Le Messager/ Vendredi 25 Jan
Rigobert Song Bahanag et ses coéquipiers sont dos au mur. Ça passe ou ça casse. L’obstacle n’est pas facile à franchir. Les Chipolopolos se présenteront demain samedi avec un avantage psychologique au Baba Yara Stadium. Grâce à leur victoire sur les Eperviers du désert soudanais lors de la première journée du groupe C. Rencontrés hier, jeudi, dans leur base du Golden Tulip de Kumasi, l’hôtel où ils ont établi leur Qg, Patrick Phiri et ses poulains affichent une sérénité, somme toute compréhensible. Néanmoins dans leur attitude, point de triomphalisme. Seulement une froide détermination. Très décontractés, ils refusent de se prendre la tête. “ Nous avons réalisé une bonne entame. Mais la suite sera plus difficile et nous en sommes conscients ”, résume, prudent, Patrick Phiri, l’entraîneur zambien.
Katongo, le meneur de jeu zambien explique la prudence du staff technique. “ Resté sur une défaite, le Cameroun aura une grosse envie de refaire son retard. Le match sera donc ouvert. Nous devons absolument éviter les certitudes ”, lâche-t-il. Après l’euphorie de la victoire de mardi dernier, le groupe fait montre d’une étonnante lucidité. Leur objectif sportif est clair. Tout faire pour arracher au moins le nul face aux Lions Indomptables avant de rencontrer les Pharaons dans le cadre du dernier match de poule. Le groupe ne manque pas d’arguments.
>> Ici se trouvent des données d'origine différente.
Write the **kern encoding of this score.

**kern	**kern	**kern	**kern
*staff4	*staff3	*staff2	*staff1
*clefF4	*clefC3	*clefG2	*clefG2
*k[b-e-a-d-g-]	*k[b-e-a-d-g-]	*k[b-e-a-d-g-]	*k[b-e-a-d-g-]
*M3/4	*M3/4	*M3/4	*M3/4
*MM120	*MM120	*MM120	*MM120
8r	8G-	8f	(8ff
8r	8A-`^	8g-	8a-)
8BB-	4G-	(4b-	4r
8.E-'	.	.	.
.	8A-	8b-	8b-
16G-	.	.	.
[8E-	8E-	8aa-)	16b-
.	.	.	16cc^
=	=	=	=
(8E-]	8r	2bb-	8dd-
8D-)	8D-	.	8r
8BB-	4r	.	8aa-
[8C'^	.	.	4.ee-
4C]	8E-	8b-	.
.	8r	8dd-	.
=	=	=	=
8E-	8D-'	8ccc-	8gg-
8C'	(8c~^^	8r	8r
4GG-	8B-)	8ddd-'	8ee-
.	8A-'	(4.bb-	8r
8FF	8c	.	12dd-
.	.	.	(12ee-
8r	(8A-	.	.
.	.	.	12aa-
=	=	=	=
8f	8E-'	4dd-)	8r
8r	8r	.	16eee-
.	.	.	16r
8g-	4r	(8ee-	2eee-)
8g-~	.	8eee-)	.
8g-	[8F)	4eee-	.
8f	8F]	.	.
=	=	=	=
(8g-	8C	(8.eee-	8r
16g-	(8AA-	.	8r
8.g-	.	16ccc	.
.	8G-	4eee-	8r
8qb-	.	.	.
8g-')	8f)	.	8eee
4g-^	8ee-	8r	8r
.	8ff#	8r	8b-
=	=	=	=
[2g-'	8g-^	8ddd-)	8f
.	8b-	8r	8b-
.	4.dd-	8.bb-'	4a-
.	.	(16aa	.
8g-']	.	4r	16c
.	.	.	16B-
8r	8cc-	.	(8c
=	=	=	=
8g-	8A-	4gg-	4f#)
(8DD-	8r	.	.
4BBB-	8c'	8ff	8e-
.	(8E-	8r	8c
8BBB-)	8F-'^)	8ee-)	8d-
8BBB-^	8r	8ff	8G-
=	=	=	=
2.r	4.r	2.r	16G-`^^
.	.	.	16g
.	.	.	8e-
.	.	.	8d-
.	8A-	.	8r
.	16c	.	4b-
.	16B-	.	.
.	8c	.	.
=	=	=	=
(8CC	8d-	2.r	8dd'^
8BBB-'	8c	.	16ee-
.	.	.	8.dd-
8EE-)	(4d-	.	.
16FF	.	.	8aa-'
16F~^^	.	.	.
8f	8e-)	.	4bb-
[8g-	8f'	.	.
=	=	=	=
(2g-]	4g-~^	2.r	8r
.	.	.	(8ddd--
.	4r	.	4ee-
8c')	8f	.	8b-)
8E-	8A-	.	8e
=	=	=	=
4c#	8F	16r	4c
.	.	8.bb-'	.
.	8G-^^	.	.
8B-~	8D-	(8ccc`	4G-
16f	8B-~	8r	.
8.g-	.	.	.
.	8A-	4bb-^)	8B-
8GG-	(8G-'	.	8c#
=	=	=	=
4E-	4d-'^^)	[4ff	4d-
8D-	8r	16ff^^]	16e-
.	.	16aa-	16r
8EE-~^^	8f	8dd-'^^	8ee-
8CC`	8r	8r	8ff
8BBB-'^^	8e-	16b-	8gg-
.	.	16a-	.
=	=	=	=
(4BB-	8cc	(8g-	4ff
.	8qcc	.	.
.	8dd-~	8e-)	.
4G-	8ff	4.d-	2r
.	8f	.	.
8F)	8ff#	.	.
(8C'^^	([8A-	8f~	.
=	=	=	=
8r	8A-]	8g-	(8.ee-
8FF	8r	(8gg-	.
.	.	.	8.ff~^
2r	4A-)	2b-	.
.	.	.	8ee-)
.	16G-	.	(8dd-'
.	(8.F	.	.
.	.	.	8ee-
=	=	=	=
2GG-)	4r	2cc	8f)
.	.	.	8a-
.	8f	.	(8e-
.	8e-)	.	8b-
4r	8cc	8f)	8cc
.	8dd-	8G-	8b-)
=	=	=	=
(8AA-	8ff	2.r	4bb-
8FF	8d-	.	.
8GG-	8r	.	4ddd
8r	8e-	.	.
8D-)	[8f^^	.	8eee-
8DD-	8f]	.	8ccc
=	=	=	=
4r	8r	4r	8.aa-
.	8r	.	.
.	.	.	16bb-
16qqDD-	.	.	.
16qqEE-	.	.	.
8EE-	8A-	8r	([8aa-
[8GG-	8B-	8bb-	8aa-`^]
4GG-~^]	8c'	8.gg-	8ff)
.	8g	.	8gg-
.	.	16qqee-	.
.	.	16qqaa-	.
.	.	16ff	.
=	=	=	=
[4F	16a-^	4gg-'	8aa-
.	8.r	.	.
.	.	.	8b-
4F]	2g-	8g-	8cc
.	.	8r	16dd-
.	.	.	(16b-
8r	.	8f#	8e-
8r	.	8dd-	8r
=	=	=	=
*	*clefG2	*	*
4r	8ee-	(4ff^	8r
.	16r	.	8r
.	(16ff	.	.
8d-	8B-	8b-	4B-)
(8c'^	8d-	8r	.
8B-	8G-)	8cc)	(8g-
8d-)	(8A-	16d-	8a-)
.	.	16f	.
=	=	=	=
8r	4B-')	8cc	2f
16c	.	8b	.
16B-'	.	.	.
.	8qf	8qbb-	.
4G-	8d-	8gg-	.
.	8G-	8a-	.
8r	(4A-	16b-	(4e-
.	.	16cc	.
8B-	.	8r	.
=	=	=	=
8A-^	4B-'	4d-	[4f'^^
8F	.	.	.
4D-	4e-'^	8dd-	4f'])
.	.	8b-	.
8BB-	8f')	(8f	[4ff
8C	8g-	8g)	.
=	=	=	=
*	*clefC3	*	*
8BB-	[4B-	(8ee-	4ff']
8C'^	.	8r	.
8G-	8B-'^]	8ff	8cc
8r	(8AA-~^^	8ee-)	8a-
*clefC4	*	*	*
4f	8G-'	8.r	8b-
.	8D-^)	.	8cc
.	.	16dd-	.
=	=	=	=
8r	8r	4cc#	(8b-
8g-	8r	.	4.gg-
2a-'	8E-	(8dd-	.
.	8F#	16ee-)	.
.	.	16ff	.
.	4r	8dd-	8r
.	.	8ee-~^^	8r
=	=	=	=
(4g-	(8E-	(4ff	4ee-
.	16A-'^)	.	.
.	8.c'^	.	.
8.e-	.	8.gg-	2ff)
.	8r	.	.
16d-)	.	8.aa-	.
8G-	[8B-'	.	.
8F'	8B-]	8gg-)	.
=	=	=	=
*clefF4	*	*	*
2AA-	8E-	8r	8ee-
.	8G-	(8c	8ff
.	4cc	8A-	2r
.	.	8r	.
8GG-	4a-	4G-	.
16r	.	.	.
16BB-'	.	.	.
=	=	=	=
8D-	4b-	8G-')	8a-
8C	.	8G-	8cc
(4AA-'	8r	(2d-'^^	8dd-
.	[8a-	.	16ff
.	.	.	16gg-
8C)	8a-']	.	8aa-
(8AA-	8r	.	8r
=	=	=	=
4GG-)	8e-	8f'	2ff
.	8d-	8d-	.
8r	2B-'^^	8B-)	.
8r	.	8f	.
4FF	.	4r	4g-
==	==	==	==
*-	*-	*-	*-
Pression Même s’ils n’ont pas Samuel Eto’o Fils, l’effectif de Phiri comble cette carence par un collectif impressionnant. Avec un jeu direct et dépouillé de toute fantaisie complété par la vivacité de ses joueurs, la Zambie peut mettre à mal la sélection camerounaise. Notamment cette défense qui a péché par un attentisme coupable lors du match contre l’Egypte. Dos au mur, les Lions peuvent-ils réaliser le sursaut que l’on attend d’eux ? Les nouvelles en provenance de la tanière le laissent croire. Dans le staff technique, on jure avoir tiré toutes les leçons de l’échec du premier match. D’abord, vexés, les Chipolopolos semblent enfin accepter le statut de outsider que les chroniqueurs leur ont collé avant le début de la compétition… La pression est du côté camerounais. Les Zambiens le savent. Il appartiendra au Cameroun de faire le jeu. Il n’y aura plus de place aux hésitations sur le choix des meilleurs hommes pour tenir ce challenge. “ Rien n’est perdu, à condition qu’on aligne les bons joueurs d’entrée ”, précise Albert Roger Milla. Faute d’avoir l’avis des joueurs, interdits de parole par Otto Pfister, on devrait se contenter de ce vœu en espérant qu’il ne sera pas pieu.